WHAT THE TASK ASKS: Return every record below exactly as written, but leave out the pictures.

(Text-based design files)
= Beginning of Section =

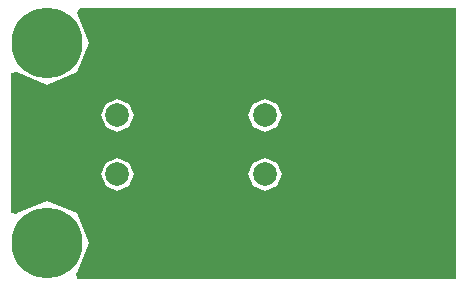
<source format=gbl>
%FSLAX25Y25*%
%MOIN*%
G70*
G01*
G75*
G04 Layer_Physical_Order=2*
G04 Layer_Color=16711680*
%ADD10R,0.02362X0.03150*%
%ADD11R,0.11811X0.03937*%
%ADD12R,0.11811X0.05906*%
%ADD13C,0.01000*%
%ADD14C,0.07874*%
%ADD15C,0.03937*%
%ADD16C,0.23622*%
G36*
X150149Y1820D02*
X23901D01*
X23517Y3750D01*
X23723Y3836D01*
X27842Y13780D01*
X23723Y23723D01*
X13780Y27842D01*
X3836Y23723D01*
X3750Y23517D01*
X1820Y23901D01*
Y70587D01*
X3750Y70971D01*
X3836Y70765D01*
X13780Y66646D01*
X23723Y70765D01*
X27842Y80709D01*
X23729Y90638D01*
X24823Y92275D01*
X150149D01*
Y1820D01*
D02*
G37*
%LPC*%
G36*
X86465Y42304D02*
X82547Y40681D01*
X80925Y36764D01*
X82547Y32847D01*
X86465Y31224D01*
X90382Y32847D01*
X92004Y36764D01*
X90382Y40681D01*
X86465Y42304D01*
D02*
G37*
G36*
X37252D02*
X33335Y40681D01*
X31712Y36764D01*
X33335Y32847D01*
X37252Y31224D01*
X41169Y32847D01*
X42792Y36764D01*
X41169Y40681D01*
X37252Y42304D01*
D02*
G37*
G36*
X86465Y61989D02*
X82547Y60366D01*
X80925Y56449D01*
X82547Y52532D01*
X86465Y50909D01*
X90382Y52532D01*
X92004Y56449D01*
X90382Y60366D01*
X86465Y61989D01*
D02*
G37*
G36*
X37252D02*
X33335Y60366D01*
X31712Y56449D01*
X33335Y52532D01*
X37252Y50909D01*
X41169Y52532D01*
X42792Y56449D01*
X41169Y60366D01*
X37252Y61989D01*
D02*
G37*
%LPD*%
D14*
Y56449D02*
D03*
X86465Y36764D02*
D03*
Y56449D02*
D03*
X37252Y36764D02*
D03*
D15*
X7516Y86972D02*
D03*
X20043D02*
D03*
X13780Y89567D02*
D03*
X4921Y80709D02*
D03*
X7516Y74445D02*
D03*
X13780Y71850D02*
D03*
X20043Y74445D02*
D03*
X22638Y80709D02*
D03*
X7516Y20043D02*
D03*
X20043D02*
D03*
X13780Y22638D02*
D03*
X4921Y13780D02*
D03*
X7516Y7516D02*
D03*
X13780Y4921D02*
D03*
X20043Y7516D02*
D03*
X22638Y13780D02*
D03*
D16*
X13780Y80709D02*
D03*
Y13780D02*
D03*
M02*

</source>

= End of Section =

WRITTEN SOLUTION:
<source format=gbl>
%FSLAX25Y25*%
%MOIN*%
G70*
G01*
G75*
G04 Layer_Physical_Order=2*
G04 Layer_Color=16711680*
%ADD10R,0.02362X0.03150*%
%ADD11R,0.11811X0.03937*%
%ADD12R,0.11811X0.05906*%
%ADD13C,0.01000*%
%ADD14C,0.07874*%
%ADD15C,0.03937*%
%ADD16C,0.23622*%
G36*
X150149Y1820D02*
X23901D01*
X23517Y3750D01*
X23723Y3836D01*
X27842Y13780D01*
X23723Y23723D01*
X13780Y27842D01*
X3836Y23723D01*
X3750Y23517D01*
X1820Y23901D01*
Y70587D01*
X3750Y70971D01*
X3836Y70765D01*
X13780Y66646D01*
X23723Y70765D01*
X27842Y80709D01*
X23729Y90638D01*
X24823Y92275D01*
X150149D01*
Y1820D01*
D02*
G37*
%LPC*%
G36*
X86465Y42304D02*
X82547Y40681D01*
X80925Y36764D01*
X82547Y32847D01*
X86465Y31224D01*
X90382Y32847D01*
X92004Y36764D01*
X90382Y40681D01*
X86465Y42304D01*
D02*
G37*
G36*
X37252D02*
X33335Y40681D01*
X31712Y36764D01*
X33335Y32847D01*
X37252Y31224D01*
X41169Y32847D01*
X42792Y36764D01*
X41169Y40681D01*
X37252Y42304D01*
D02*
G37*
G36*
X86465Y61989D02*
X82547Y60366D01*
X80925Y56449D01*
X82547Y52532D01*
X86465Y50909D01*
X90382Y52532D01*
X92004Y56449D01*
X90382Y60366D01*
X86465Y61989D01*
D02*
G37*
G36*
X37252D02*
X33335Y60366D01*
X31712Y56449D01*
X33335Y52532D01*
X37252Y50909D01*
X41169Y52532D01*
X42792Y56449D01*
X41169Y60366D01*
X37252Y61989D01*
D02*
G37*
%LPD*%
D14*
Y56449D02*
D03*
X86465Y36764D02*
D03*
Y56449D02*
D03*
X37252Y36764D02*
D03*
D15*
X7516Y86972D02*
D03*
X20043D02*
D03*
X13780Y89567D02*
D03*
X4921Y80709D02*
D03*
X7516Y74445D02*
D03*
X13780Y71850D02*
D03*
X20043Y74445D02*
D03*
X22638Y80709D02*
D03*
X7516Y20043D02*
D03*
X20043D02*
D03*
X13780Y22638D02*
D03*
X4921Y13780D02*
D03*
X7516Y7516D02*
D03*
X13780Y4921D02*
D03*
X20043Y7516D02*
D03*
X22638Y13780D02*
D03*
D16*
X13780Y80709D02*
D03*
Y13780D02*
D03*
M02*

</source>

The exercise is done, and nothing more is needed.